━━━━━ SELECTED TEXT

The Volokh Conspiracy

Mostly law professors | Sometimes contrarian | Often libertarian | Always independent

Volokh Conspiracy

Short Circuit: A roundup of recent federal court decisions

|The Volokh Conspiracy |


(Here is the latest edition of the Institute for Justice's weekly Short Circuit newsletter, written by John Ross.)

Debate: Click here to watch Dana Berliner, IJ's litigation director, spar with the distinguished Elie Mystal over the use and abuse of eminent domain. (Maybe skip to 7:30.)

  • You can't carry a handgun in D.C. unless the police chief thinks you have a good reason, which is effectively a ban for the average citizen, says the D.C. Circuit. The law invades the core of the Second Amendment and is therefore struck down categorically. Dissent: No, no, the Supreme Court says the Second Amendment's core is just inside the home, so restrictions on gun-toting in the streets pass muster.
  • In which the D.C. Circuit takes on the "Case of the Incredible Shrinking Airline Seat" and finds the FAA was too cavalier about dismissing a petition to mandate minimum seat sizes.

━━━━━━━━━━
━━━━━ MATERIAL PROVIDED

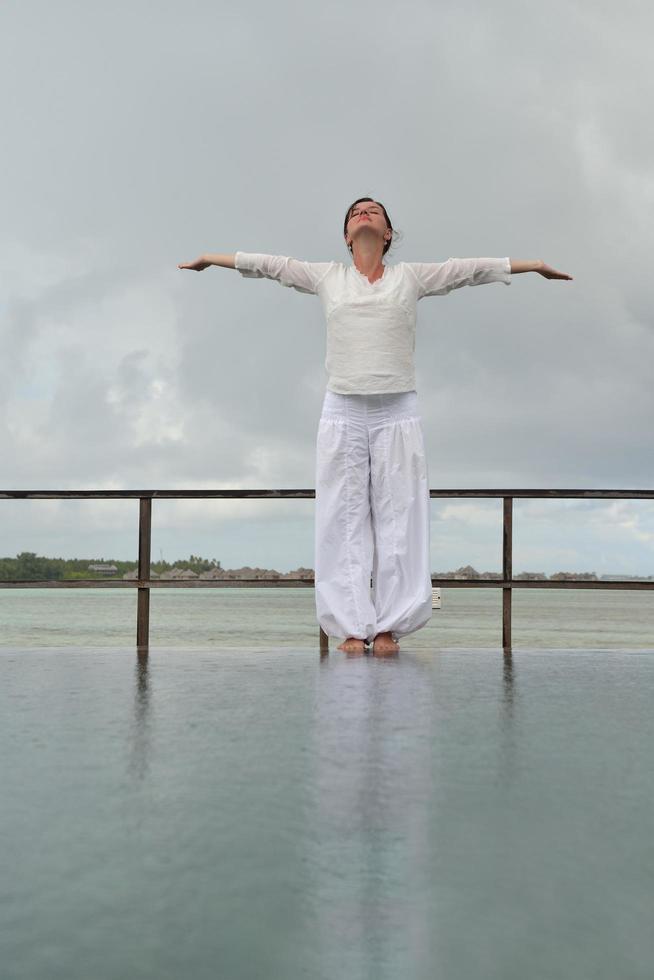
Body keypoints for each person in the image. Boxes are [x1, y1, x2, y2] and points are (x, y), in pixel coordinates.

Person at [178, 197, 573, 655]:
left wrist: (533, 266)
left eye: (373, 210)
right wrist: (211, 259)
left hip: (397, 411)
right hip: (342, 410)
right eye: (354, 212)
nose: (363, 213)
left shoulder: (410, 278)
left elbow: (468, 269)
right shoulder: (328, 277)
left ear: (388, 233)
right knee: (341, 520)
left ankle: (388, 627)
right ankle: (350, 626)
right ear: (347, 236)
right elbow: (272, 265)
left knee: (400, 518)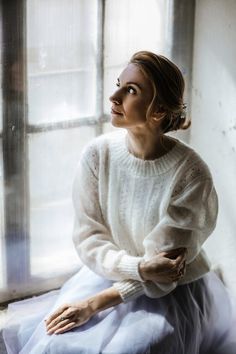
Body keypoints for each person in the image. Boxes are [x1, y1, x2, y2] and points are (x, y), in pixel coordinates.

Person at [3, 51, 236, 354]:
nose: (113, 97)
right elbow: (89, 237)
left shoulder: (191, 174)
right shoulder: (98, 155)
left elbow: (164, 273)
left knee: (136, 349)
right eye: (118, 84)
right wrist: (137, 267)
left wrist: (94, 304)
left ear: (159, 110)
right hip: (108, 273)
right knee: (54, 342)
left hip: (169, 296)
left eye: (131, 90)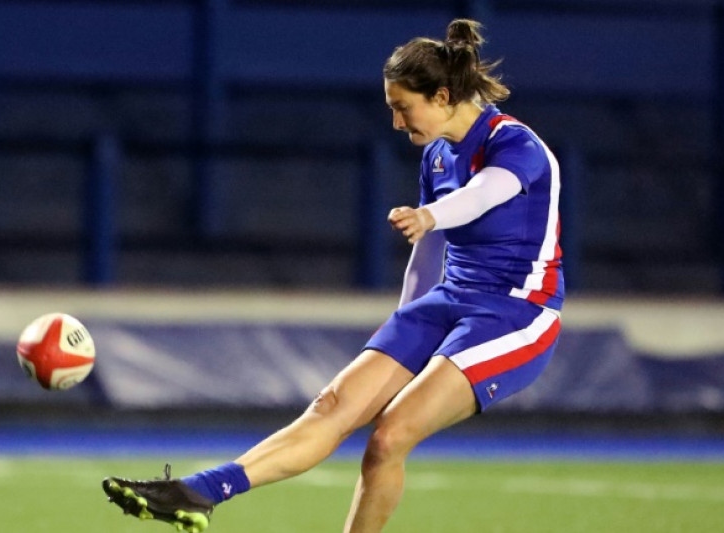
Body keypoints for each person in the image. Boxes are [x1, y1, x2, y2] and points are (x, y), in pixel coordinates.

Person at [102, 18, 564, 533]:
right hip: (447, 301)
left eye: (402, 107)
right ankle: (200, 491)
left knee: (389, 437)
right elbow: (428, 255)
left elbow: (487, 194)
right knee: (333, 406)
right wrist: (402, 328)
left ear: (441, 95)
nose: (395, 122)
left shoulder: (514, 144)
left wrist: (430, 214)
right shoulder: (436, 155)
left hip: (514, 313)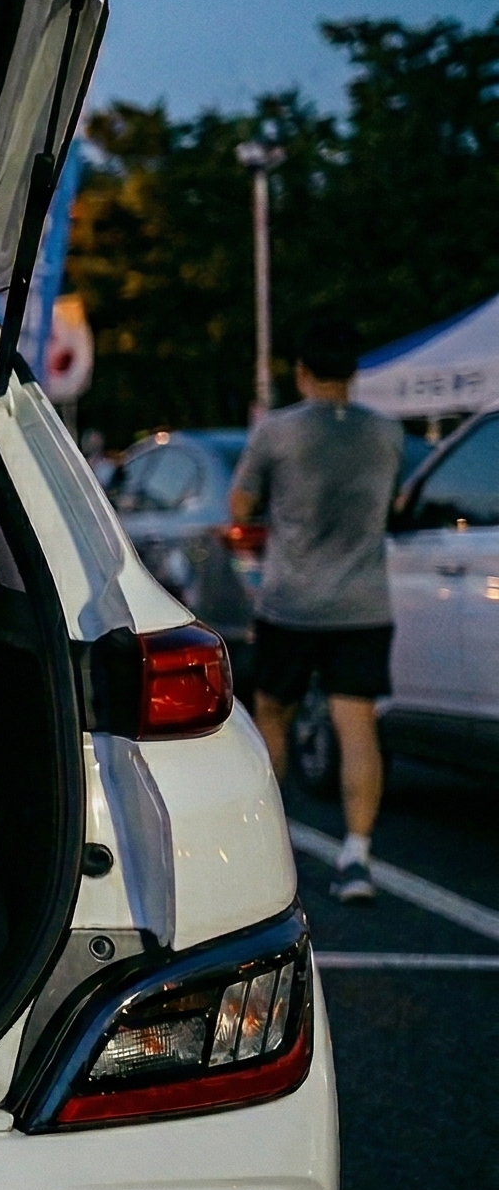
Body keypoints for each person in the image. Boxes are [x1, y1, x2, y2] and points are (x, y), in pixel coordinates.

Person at [231, 316, 405, 903]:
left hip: (291, 603)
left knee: (271, 714)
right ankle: (356, 857)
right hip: (363, 604)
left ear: (302, 372)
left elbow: (241, 505)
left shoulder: (277, 432)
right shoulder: (387, 434)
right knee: (357, 727)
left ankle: (266, 851)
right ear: (354, 375)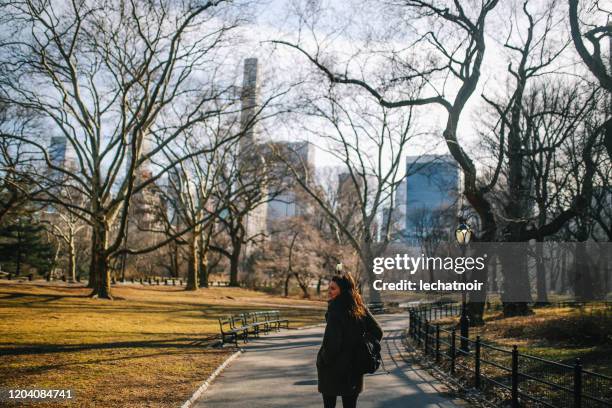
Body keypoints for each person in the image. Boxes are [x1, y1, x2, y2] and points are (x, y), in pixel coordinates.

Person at [316, 273, 383, 408]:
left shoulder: (335, 311)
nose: (329, 292)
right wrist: (362, 345)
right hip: (355, 366)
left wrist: (322, 360)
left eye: (333, 288)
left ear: (343, 289)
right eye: (329, 288)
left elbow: (332, 344)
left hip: (332, 369)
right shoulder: (360, 308)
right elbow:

━━━━━━━━━━

▶ **QUESTIONS**
1/ According to the Short Circuit roundup, what did the D.C. Circuit find the FAA was too cavalier about?
2/ Extend the Short Circuit roundup beyond its final bullet.

▶ **ANSWERS GIVEN**
1/ Dismissing a petition to mandate minimum seat sizes.

2/
  • Clothing retailer lists a purchase price on its merchandise paired with a much higher comparison price, so as to suggest a customer would have to pay more if buying elsewhere. Allegation: There is no elsewhere; the comparison price is made up. First Circuit: That would be very deceptive indeed, but plaintiff, who spent $50 on a sweater (comparison price: $218), hasn't been sufficiently injured to pursue suit.
  • NBC: Company's rifle targets, which reward good marksmanship by exploding, are pretty much bombs and should be regulated more stringently. Company: "Only girly-men want" that. Also, NBC's report was defamatory. Second Circuit: It was not.
  • Septuagenarian lawyer chats up Occupy Wall Street protestors during rush hour, is handcuffed and hauled away by NYPD. Can he sue? The police get qualified immunity, says the Second Circuit; video shows the cops were doing their jobs and the lawyer got belligerent.
  • Man spends 20 years in custody for crime actually committed by serial rapist. Can he sue the New Orleans officers who, he alleges, deliberately suppressed exculpatory evidence? Fifth Circuit (2016): Definitely the officer who led the investigation. Fifth Circuit (2017): As well as two other officers who participated. But a criminalist who falsely testified no semen was on the victim's underwear is entitled to qualified immunity.
  • After helping motorist push vehicle to gas station, Lubbock, Tex. officer learns the vehicle is stolen. The motorist takes off in the officer's vehicle, pulls along the officer. They crash. Video shows the two side by side in the street as a second officer arrives, kicks the motorist in the face, punches him, and hits him with a baton, breaking his ribs. Excessive force? Fifth Circuit: Qualified immunity.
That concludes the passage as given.